▶ [节选原文]:
陈志提醒,其实医院也需要配置AED,因为并不是每一个医护人员都熟悉专业的手动除颤器。同时这些专业设备一般配置在医院急诊科、心内科、重症监护病房、手术室等地,如果在医院公共区域出现了心搏骤停,并不能及时赶到。“医院公共区域都是就医人群,是发生猝死最高风险的区域之一。配置AED是医院医疗安全的重要措施。目前,北京急救中心已配合北京医管中心制订了医院内配置AED方案,在医管中心要求下北京市市属医院都已配置了AED。”陈志说。
待完善的社会互助急救网
与设备同时缺失的,还有救护相关知识的欠缺。
2019年1月20日,中国医院协会急救中心(站)管理分会向社会建议,将每年1月20日设立为“国家急救日”,呼吁加强社会急救能力建设,开展急救知识及技能培训,在公共场所配置急救包、AED等急救设备,提高全社会自救、互救能力。

▶ [必做任务]:
a. 根据这段关于AED与急救的文字回答:
(i) 医院内配置AED的方案由北京急救中心配合哪个机构制订?
(ii) 除了设备缺失,文中还指出缺少什么?
(iii) 哪个机构向社会建议设立“国家急救日”?
b. 请从最后一句之后续写这段关于AED与急救的文字。

▶ [所示数据]:
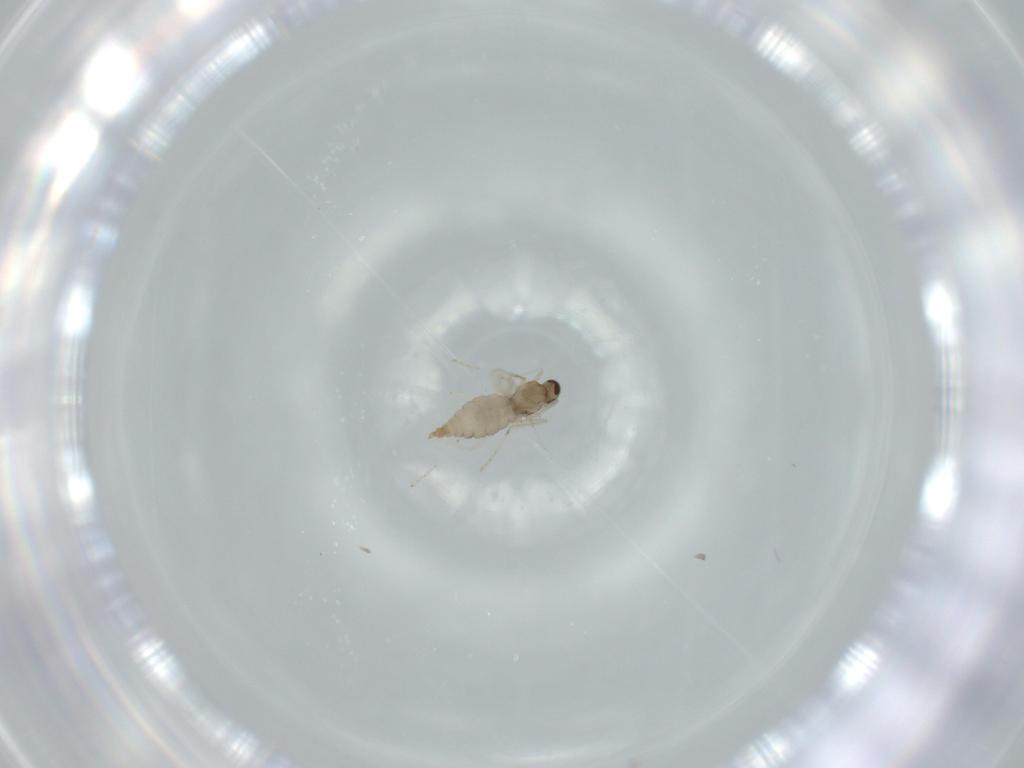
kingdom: Animalia
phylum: Arthropoda
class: Insecta
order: Diptera
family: Cecidomyiidae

▶ [参考答案]:
a.
(i) 北京医管中心。
(ii) 救护相关知识。
(iii) 中国医院协会急救中心(站)管理分会。

b.
北京急救中心主任张文中认为,提高社会急救能力,要让公众敢救、会救和能救,“敢救要有法律保障;会救是基础,要掌握一定的急救知识和技能;能救要有一定的设备保障,将人救活”。
但目前,急救领域的公众普及各方面都有所缺失。陈志发现,公众的参与度现在变高了,但急救知识的基础仍然薄弱。“急救需要拿出专门的时间和精力进行学习、研究。现实生活中,大家有掌握知识技能的意愿,但更多是耳闻,缺乏系统培训。”
“与国外先进国家和地区相比,目前我国CPR(徒手心肺复苏)成功率极低,主要原因是对CPR科学和技能培训欠缺,CPR知识公众普及不足,缺乏第一目击者对患者及时救治以及专业人员缺乏科学、系统的CPR知识和技能。”《2018中国心肺复苏培训专家共识》这样写道。
陈志介绍,有人倒地时,急救需要经过评、查、呼、救四个步骤,即评估环境,确保急救在安全环境下进行;查生命体征,是否还有意识、呼吸,心脏是否跳动;呼叫周围人同时,尽快拨打急救电话;在等候急救车期间对患者进行正确的评估和处置。
这四个步骤以及AED的使用,都需要相应培训。目前,公众想要获取系统急救技能,除了参加红十字会和医院组织的急救培训,还能考取美国心脏协会(AHA)认证的急救证书。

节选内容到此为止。